Der Bezugsrahmen in der Ergotherapie

Eine Berufsgruppe muss ein spezielles Berufsmodell entwickeln, um

  • den Beruf gesellschaftlich zu verankern,
  • zur Verwissenschaftlichung beizutragen.

Dazu gehört, die Modifikation der aus den Bezugswissenschaften entliehenen Konzepte dahingehend,
dass diese als handlungsleitender Bezugsrahmen in der Praxis genutzt werden können.

Ein Bezugsrahmen ist

  • eine Teiltheorie (aus den Bezugswissenschaften), die
  • zum einen für die Bezugswissenschaften selbst eine Funktion hat,
  • zum anderen tlws. eine handlungsleitende Basis für bestimmte Aspekte in der ergotherapeutischen Praxis liefert.

 

Die Auswahl der Bezugsrahmen hängt ab von

  • der Gegenstandsbestimmung und
  • den ergotherapeutischen Grundannahmen.

 

Die Möglichkeiten die die Bezugsrahmen bieten, sind

  • Leitlinien innerhalb eines speziellen Behandlungskonzeptes,
  • Bezugspunkt innerhalb ergotherapeutischer Modelle (z. B. entwicklungsorientierter Bezugsrahmen bezogen auf Gruppen);
  • Institutionelle theoretische Ausrichtung (z. B. verhaltenstherapeutische Ausrichtung in einer Psychiatrie).


Die Wahl der Bezugsrahmen beeinflusst

  • Ergotherapeutisches Modelldenken,
  • die Prozessstruktur der Behandlung,
  • die Wahl der Mittel / Medien,
  • das Clinical-Reasoning.


Unterschiedliche Bezugsrahmen in der Ergotherapie:

biophysiologischer =

  • kausales Erklärungsmodell,
  • mechanistische Sichtweise,
  • die Funktion steht im Vordergrund,
  • der Mensch als biophysiologisches System, das immer nach einem Gleichgewicht strebt,
  • wird nur partiell herangezogen und zwar dann, wenn es um die Wiederherstellung von Funktionen geht (z. B. Gelenkmobilisation  nach einer Sehnenverletzung; Hirnleistungstraining).


biopsychosozialer =

  • systemisches Erklärungsmodell,
  • ganzheitliche Sichtweise,
  • das Wohlbefinden steht im Vordergrund,
  • der Mensch als biopsychosoziales System, das immer in einen Kontext eingebunden ist,


interaktioneller =

  • humanistisches Erklärungsmodell mit dem Menschen als aktivem, sozialem Wesen,
  • das zwischenmenschliche Potential des Menschen steht im Vordergrund,
  • der Mensch strebt nach selbstbestimmter Verwirklichung seiner Möglichkeiten durch Wachstum und psychische Entwicklung,
  • kommt v.a. in der Arbeit mit Gruppen zum Ausdruck, weil hier Reflexions-, Anpassungs- und Selbsterkenntniss-prozesse in Gang.
────
AUFGABEN
1) Zähle alle Bereiche auf, die laut dem Text über den Bezugsrahmen in der Ergotherapie von der Wahl der Bezugsrahmen beeinflusst werden.
2) Führe den Text über den Bezugsrahmen in der Ergotherapie im gleichen Aufbau nach seinem letzten Satz weiter.
────
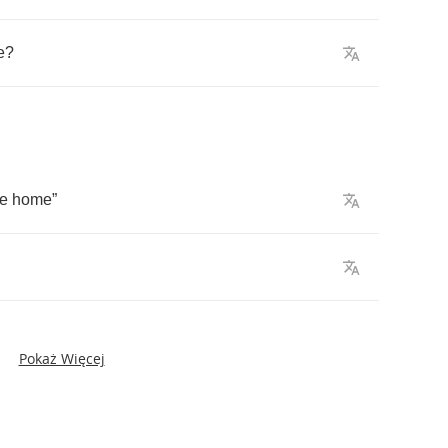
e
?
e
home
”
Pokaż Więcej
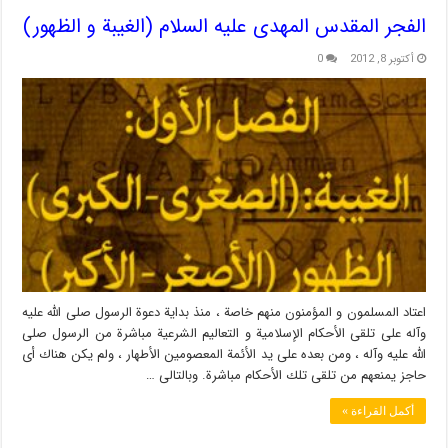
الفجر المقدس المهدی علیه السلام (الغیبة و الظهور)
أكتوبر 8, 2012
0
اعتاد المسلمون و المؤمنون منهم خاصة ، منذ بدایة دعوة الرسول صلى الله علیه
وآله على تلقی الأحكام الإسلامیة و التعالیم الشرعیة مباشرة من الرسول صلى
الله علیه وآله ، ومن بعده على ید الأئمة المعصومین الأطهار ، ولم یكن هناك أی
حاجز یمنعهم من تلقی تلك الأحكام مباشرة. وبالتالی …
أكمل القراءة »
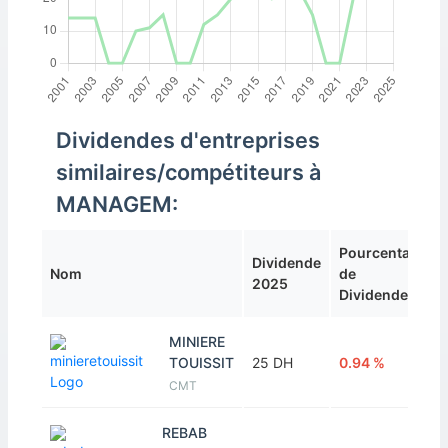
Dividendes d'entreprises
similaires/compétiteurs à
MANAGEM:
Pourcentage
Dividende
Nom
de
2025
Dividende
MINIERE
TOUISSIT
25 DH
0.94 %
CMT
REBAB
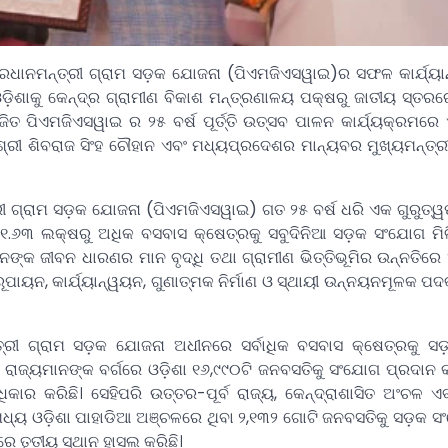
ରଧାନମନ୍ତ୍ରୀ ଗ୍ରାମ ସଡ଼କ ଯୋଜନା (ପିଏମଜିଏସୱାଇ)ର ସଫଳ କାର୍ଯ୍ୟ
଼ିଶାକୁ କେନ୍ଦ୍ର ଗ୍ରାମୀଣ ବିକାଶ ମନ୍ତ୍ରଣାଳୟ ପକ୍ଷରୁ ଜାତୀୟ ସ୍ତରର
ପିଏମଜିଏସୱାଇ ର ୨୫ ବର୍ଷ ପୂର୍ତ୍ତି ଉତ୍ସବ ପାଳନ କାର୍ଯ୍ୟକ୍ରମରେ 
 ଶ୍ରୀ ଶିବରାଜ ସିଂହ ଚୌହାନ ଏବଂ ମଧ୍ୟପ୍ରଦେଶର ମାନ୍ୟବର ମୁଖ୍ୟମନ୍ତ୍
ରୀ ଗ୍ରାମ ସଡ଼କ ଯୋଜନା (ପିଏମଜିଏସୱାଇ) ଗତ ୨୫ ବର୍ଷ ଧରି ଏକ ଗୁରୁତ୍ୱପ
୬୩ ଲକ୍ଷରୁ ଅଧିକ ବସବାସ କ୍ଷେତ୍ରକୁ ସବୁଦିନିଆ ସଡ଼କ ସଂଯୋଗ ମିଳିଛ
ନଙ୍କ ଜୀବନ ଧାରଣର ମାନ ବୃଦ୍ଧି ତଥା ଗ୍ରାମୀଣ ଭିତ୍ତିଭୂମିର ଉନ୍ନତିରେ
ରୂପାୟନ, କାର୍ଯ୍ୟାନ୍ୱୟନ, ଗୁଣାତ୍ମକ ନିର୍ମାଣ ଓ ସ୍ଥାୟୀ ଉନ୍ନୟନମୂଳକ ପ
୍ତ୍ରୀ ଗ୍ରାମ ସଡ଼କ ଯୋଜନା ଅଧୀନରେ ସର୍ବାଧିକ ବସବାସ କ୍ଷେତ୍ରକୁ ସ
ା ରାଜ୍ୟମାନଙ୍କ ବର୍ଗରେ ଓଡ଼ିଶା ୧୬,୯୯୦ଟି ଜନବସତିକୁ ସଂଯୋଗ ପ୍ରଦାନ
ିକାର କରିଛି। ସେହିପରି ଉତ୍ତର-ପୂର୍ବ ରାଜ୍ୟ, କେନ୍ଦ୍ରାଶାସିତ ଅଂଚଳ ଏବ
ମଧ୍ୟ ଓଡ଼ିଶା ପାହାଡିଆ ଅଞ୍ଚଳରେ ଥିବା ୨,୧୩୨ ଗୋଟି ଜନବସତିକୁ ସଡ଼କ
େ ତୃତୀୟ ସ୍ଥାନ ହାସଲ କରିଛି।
────
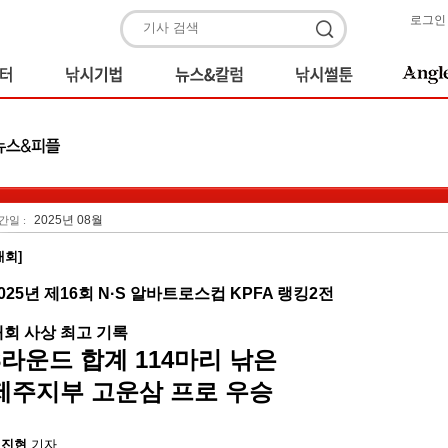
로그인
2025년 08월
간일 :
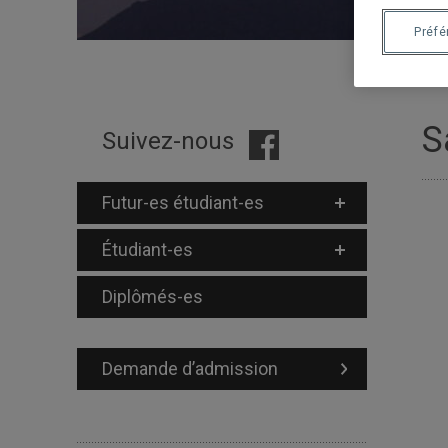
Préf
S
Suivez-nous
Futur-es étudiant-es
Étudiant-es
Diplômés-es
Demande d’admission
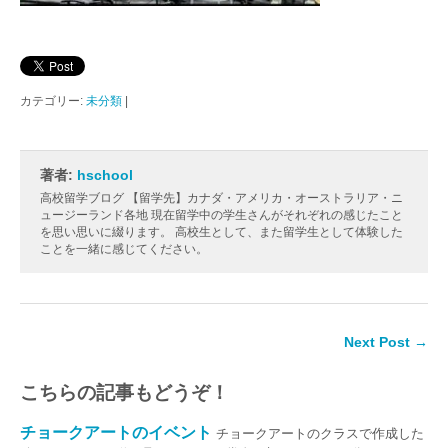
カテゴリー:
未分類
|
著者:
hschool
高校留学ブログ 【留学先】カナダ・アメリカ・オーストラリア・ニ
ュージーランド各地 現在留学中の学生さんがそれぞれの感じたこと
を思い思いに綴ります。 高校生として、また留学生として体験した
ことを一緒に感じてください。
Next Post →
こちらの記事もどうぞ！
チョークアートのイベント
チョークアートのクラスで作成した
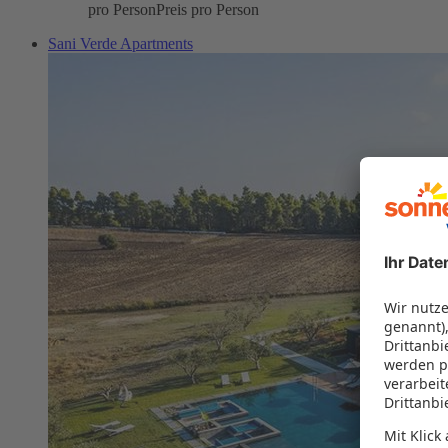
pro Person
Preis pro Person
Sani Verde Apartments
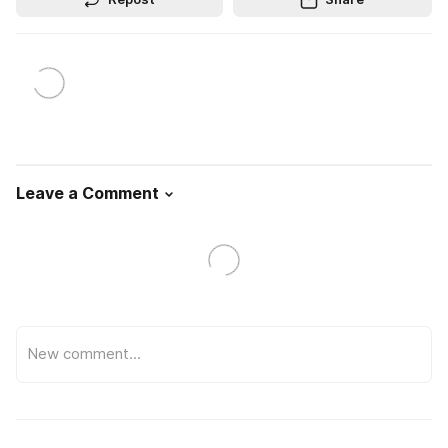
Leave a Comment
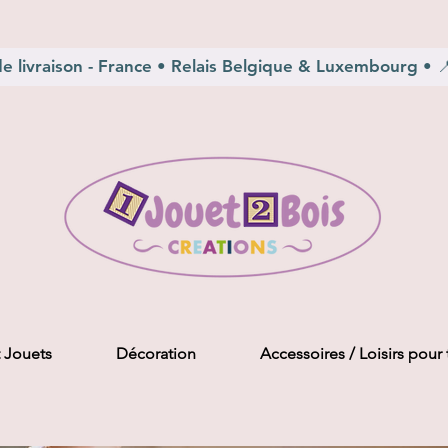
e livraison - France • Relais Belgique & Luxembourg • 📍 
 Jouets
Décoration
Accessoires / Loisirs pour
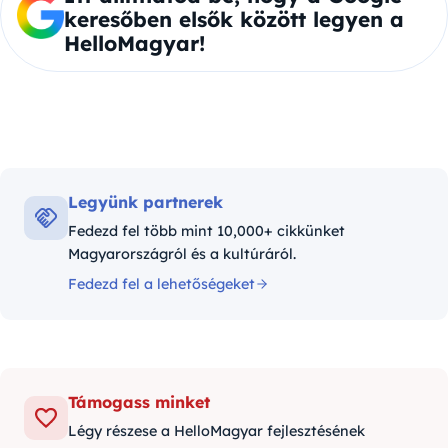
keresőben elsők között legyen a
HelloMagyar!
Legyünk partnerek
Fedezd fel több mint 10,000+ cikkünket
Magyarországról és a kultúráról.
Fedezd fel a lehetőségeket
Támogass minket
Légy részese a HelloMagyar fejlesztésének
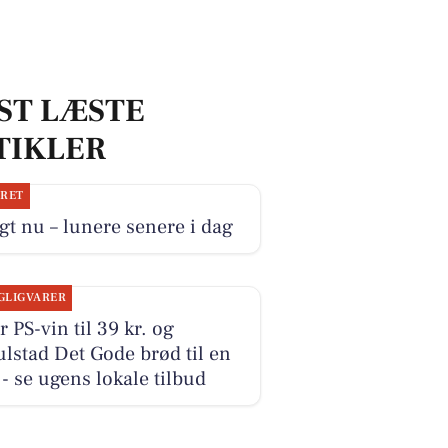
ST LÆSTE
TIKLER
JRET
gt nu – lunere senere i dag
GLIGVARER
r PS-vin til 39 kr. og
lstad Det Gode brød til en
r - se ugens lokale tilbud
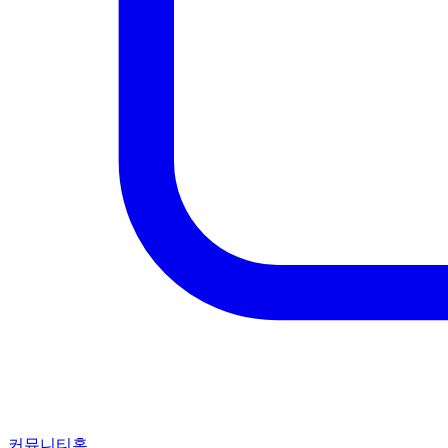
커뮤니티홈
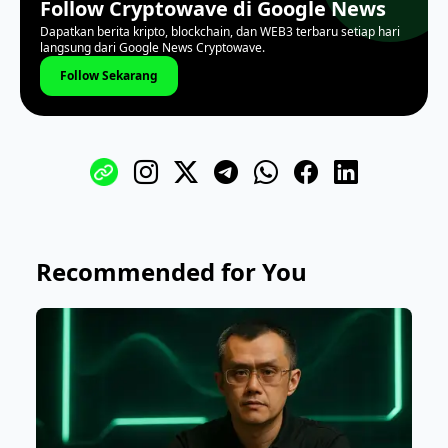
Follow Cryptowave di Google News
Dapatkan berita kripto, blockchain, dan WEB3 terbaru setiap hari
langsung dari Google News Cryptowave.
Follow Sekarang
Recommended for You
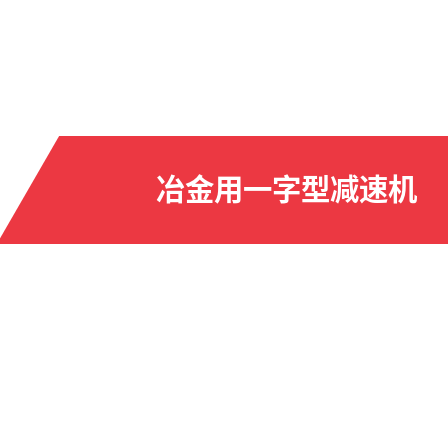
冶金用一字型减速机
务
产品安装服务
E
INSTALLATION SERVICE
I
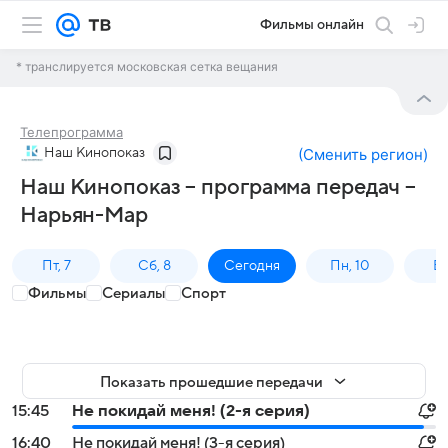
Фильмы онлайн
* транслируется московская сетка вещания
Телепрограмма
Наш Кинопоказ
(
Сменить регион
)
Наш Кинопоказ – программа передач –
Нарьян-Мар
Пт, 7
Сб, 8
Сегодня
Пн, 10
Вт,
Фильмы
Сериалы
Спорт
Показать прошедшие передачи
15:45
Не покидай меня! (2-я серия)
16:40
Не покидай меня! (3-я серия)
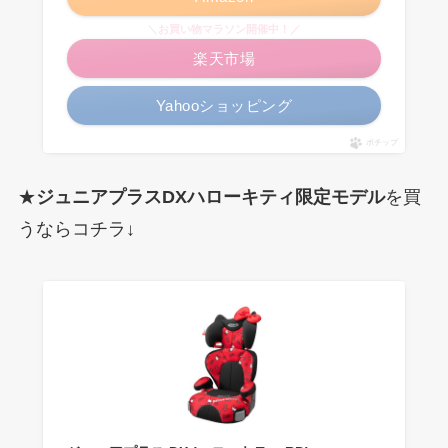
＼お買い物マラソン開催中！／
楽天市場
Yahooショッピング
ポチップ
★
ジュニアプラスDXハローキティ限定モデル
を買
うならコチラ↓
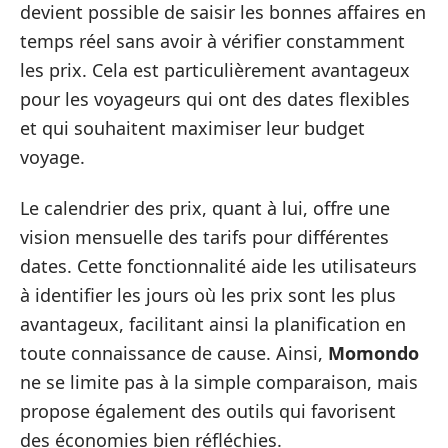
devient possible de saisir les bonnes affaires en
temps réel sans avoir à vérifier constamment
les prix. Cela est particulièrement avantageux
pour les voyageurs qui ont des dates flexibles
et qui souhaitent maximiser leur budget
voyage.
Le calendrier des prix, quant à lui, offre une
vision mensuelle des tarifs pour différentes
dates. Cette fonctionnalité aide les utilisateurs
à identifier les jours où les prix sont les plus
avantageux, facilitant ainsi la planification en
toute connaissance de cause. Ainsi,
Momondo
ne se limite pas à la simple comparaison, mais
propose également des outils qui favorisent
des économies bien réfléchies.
────
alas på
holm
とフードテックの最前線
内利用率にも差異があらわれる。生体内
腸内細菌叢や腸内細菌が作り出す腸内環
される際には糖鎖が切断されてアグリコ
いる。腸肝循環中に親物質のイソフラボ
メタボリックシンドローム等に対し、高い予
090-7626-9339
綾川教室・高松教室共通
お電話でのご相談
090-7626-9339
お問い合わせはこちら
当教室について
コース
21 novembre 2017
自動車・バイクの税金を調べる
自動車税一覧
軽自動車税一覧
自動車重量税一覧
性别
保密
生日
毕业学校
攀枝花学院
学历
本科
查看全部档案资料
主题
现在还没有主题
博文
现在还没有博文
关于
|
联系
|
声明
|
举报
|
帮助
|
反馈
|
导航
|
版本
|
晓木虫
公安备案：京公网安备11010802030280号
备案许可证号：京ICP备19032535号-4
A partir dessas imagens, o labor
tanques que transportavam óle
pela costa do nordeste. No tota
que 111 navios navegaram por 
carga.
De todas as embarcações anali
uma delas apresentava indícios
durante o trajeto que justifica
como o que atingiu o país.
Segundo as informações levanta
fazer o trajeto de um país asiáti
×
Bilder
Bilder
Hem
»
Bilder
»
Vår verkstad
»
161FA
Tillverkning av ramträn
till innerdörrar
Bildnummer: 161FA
────
LÖSUNGEN IN REIHENFOLGE
1)
- Ergotherapeutisches Modelldenken
- die Prozessstruktur der Behandlung
- die Wahl der Mittel / Medien
- das Clinical-Reasoning

2)
 

Lerntheoretischer / lernorientierter =

  • Im Vordergrund stehen die Bedingungen für optimales Lernen,
  • behavioristische und kognitive Sichtweise
  • der Mensch als grundsätzlich erkenntnisfähiges Wesen,
  • kommt v.a. bei neurophysiologischen Behandlungen und bei der kompetenzzentrierten  Methode in der Psychiatrie zum Tragen.


Kognitivistischer =

  • im Vordergrund stehen Wahrnehmung, Denken und Handeln als Informationsverarbeitungsprozesse,
  • der Mensch als Wesen, das sich seine Realität selbst konstruiert,
  • der Mensch als eigenverantwortliches Wesen,
  • findet Anwendung bei der Kompetenzzentrierten Methode.


Psychodynamischer =

  • Tiefenpsychologische Sichtweise,
  • Unbewusste Motive und Handlungen stehen im Vordergrund,
  • Findet v.a. bei den psychosozialen Behandlungsverfahren Anwendung,
  • Mittel und Medien sind hier hauptsächlich die der gestalterischen Aktivitäten;

 

Entwicklungsorientierter =

  • der Mensch als genetisch und umweltbedingt determiniertes Wesen
  •  im Vordergrund stehen im Vordergrund stehen körperliche, intellektuell emotionale und soziale Fähigkeiten des Menschen,
  • findet v.a. in der Pädiatrie Anwendung, wo dem Menschen Möglichkeiten zur Verfügung gestellt werden, sich weiterzuentwickeln.